We're Katelyn and Blake and we're nuts about animals-especially reptiles! Katelyn is a junior volunteer at the Mississippi Museum of Natural Science in our hometown of Jackson, Mississippi. She knows a lot about reptiles. Her work at the museum got us some special access to check out some of the animals there-including snakes, alligators, frogs, and turtles. Here's our question: What makes a good home for alligators?

What did we do?
First we spent some time at the museum's indoor and outdoor swamp exhibits. There we learned that alligators are cold blooded, which means they can't make their own body heat. We also read that the gators dig into the mud river banks for shelter, using the mud for a blanket of sorts. And they like to bask in the sun after eating, to aid digestion. The exhibit also showed that alligators are at the top of their food chain, they eat birds, turtles, and big fish, which in turn eat smaller fish, and these smaller fish eat micro-invertebrates. So even small micro-invertebrates are important to alligators!
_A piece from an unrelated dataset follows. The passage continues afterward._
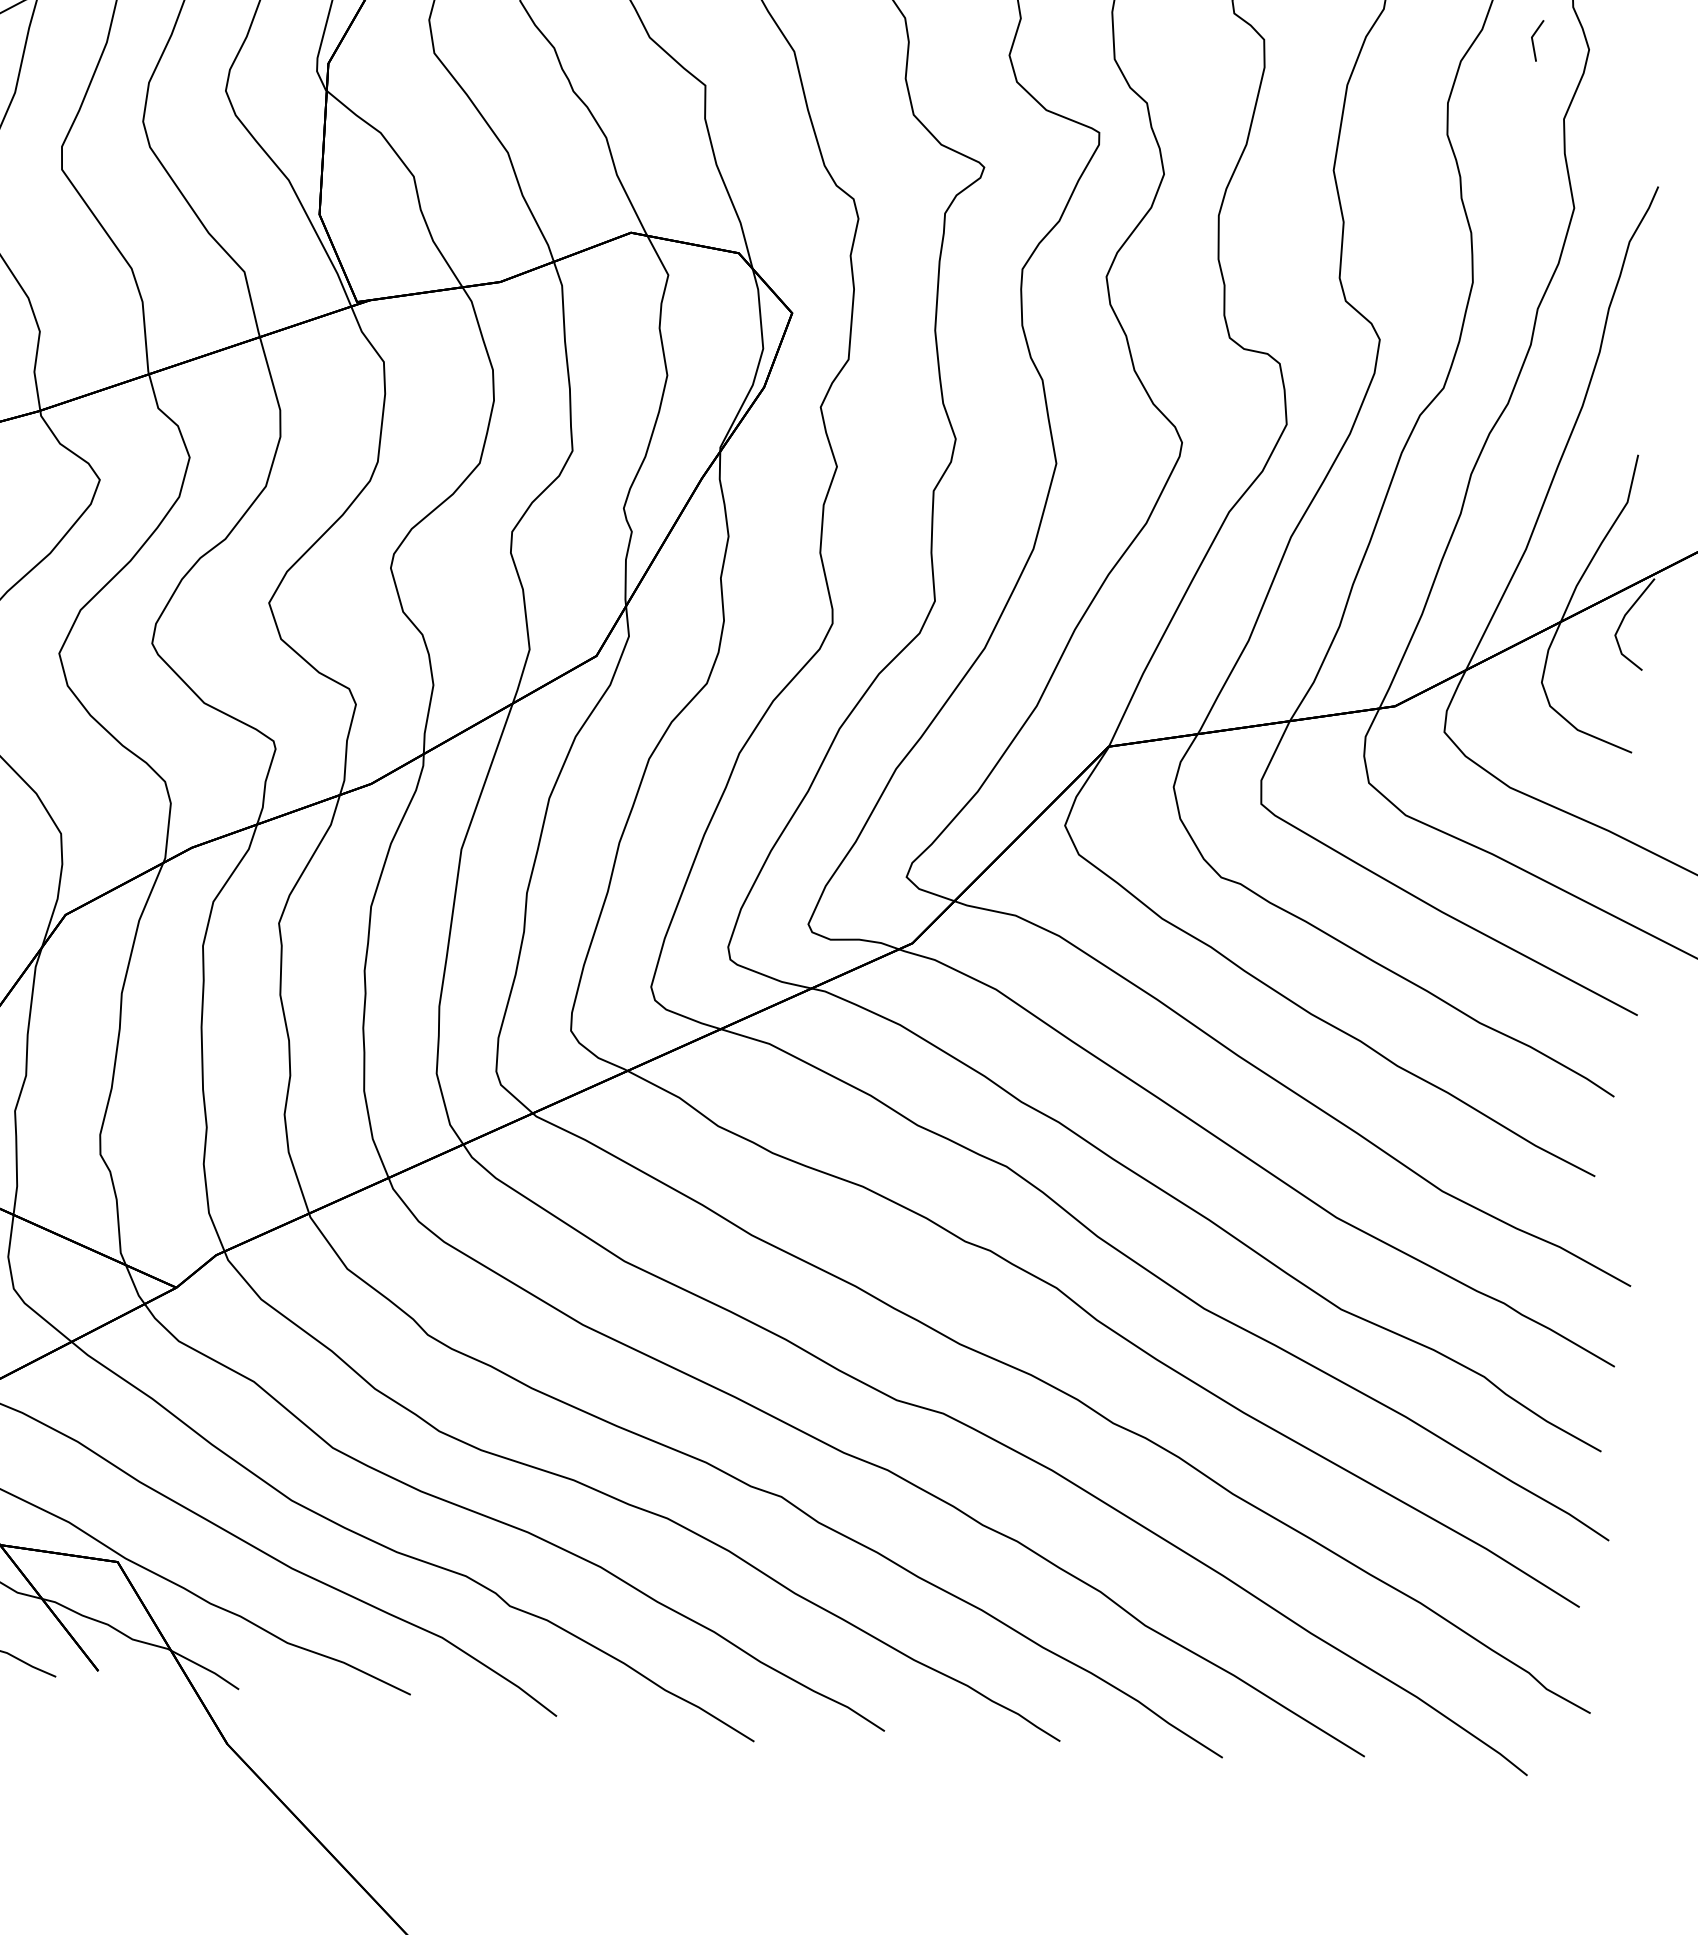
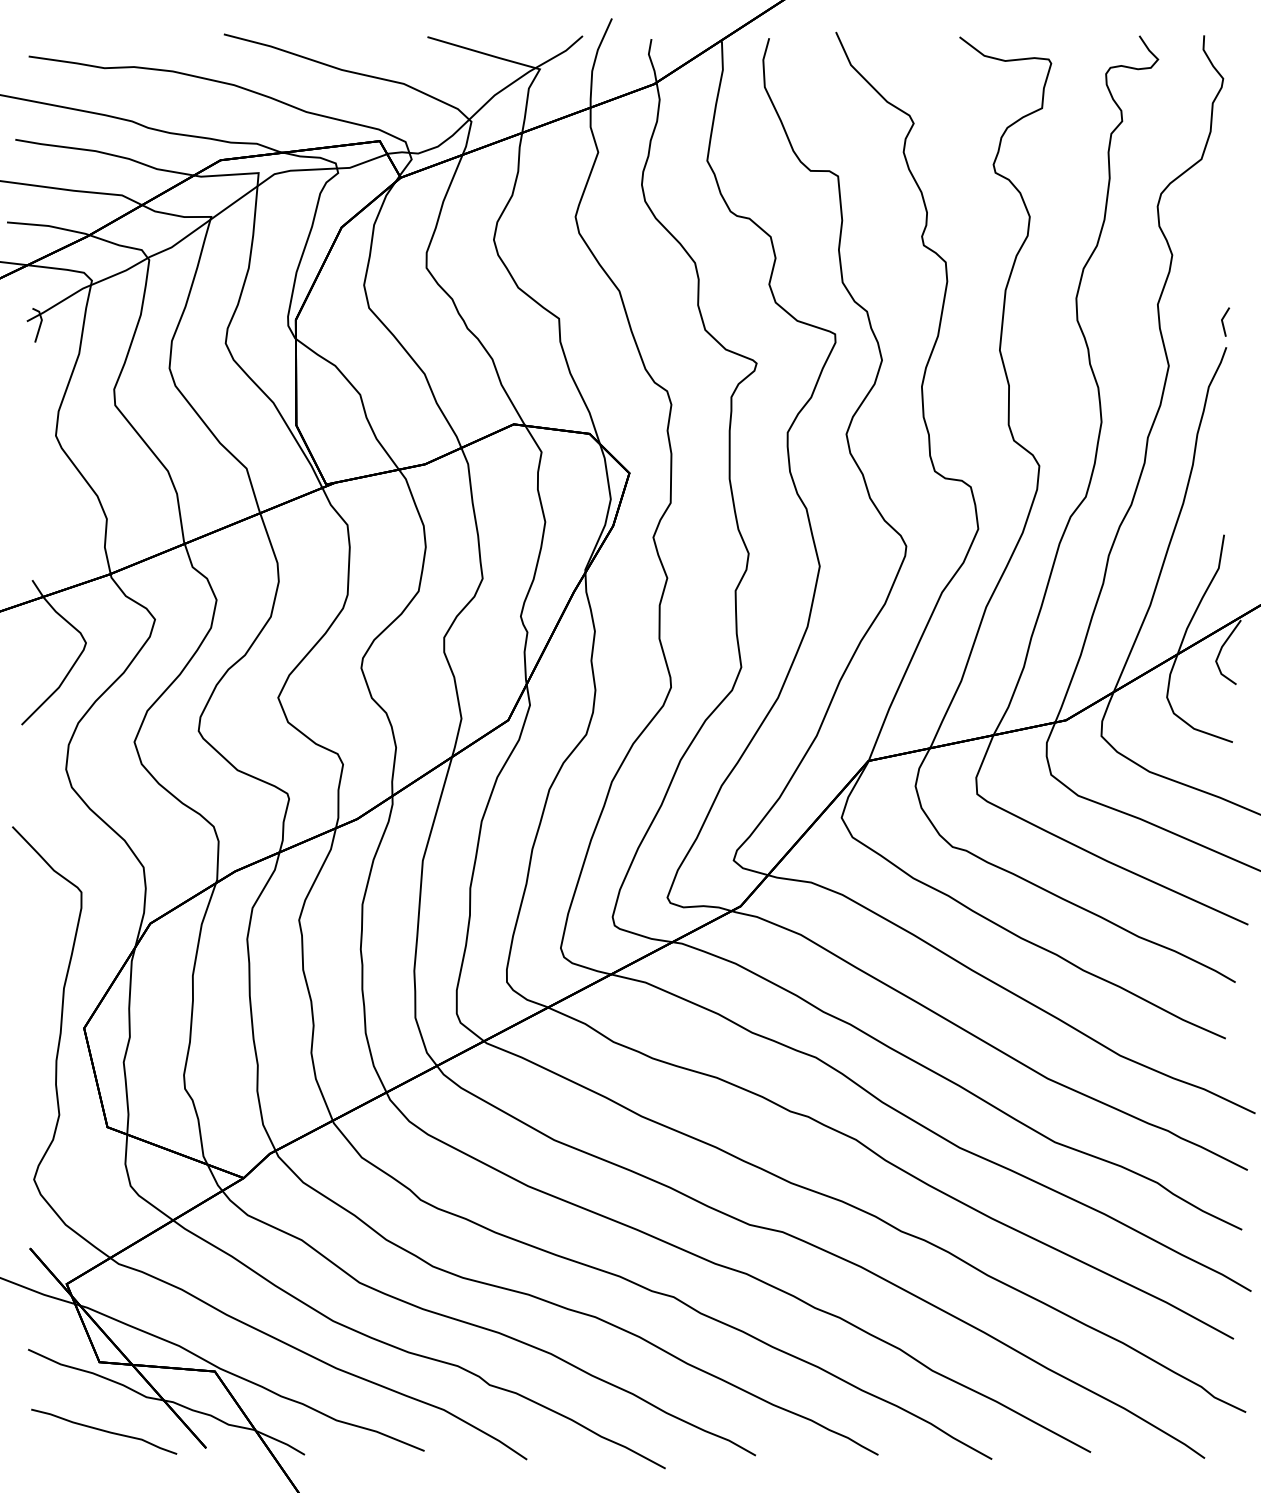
line: (1534, 39) -> (1223, 321), moved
We decided to take what we learned out in the field to observe some alligators. We made a chart to keep track of the number of gators we saw and headed to Australia Island, a spot further up the Mississippi River. We counted 12 alligators at our first location. We took notes and a water sample. At our second location, where the swamp was wider, we didn't see any gators. So we took a water sample and headed back to the museum.

What did we find out?
When we put the water samples under a microscope back at the museum, we saw lots of micro-invertebrates from the first location, where gators were plentiful. But in the water sample from our second location, we didn't see any micro-invertebrates. When we analyzed our notes, we noticed that location one had a lot going for it in gator terms. It had mud, it had plenty of fish (a good food source), and it was quieter than the second location. In the end, it was really clear that location one was a much better habitat for the alligators. See you later, alligators!

What can you do?
  • Head out to a local pond or stream with dip nets and buckets to see what kinds of invertebrates you can find. Be sure to have an adult with you at all times, and only wade into the water up to your knees. Have a pond life field guide handy to help you identify what you see.
  • The food chain for alligators includes turtles and birds, large fish, small fish, and microinvertebrates. Develop a similar food chain for a large animal you see at the zoo. What clues can you see in the animal's exhibit that tell you about what creatures to include in the chain?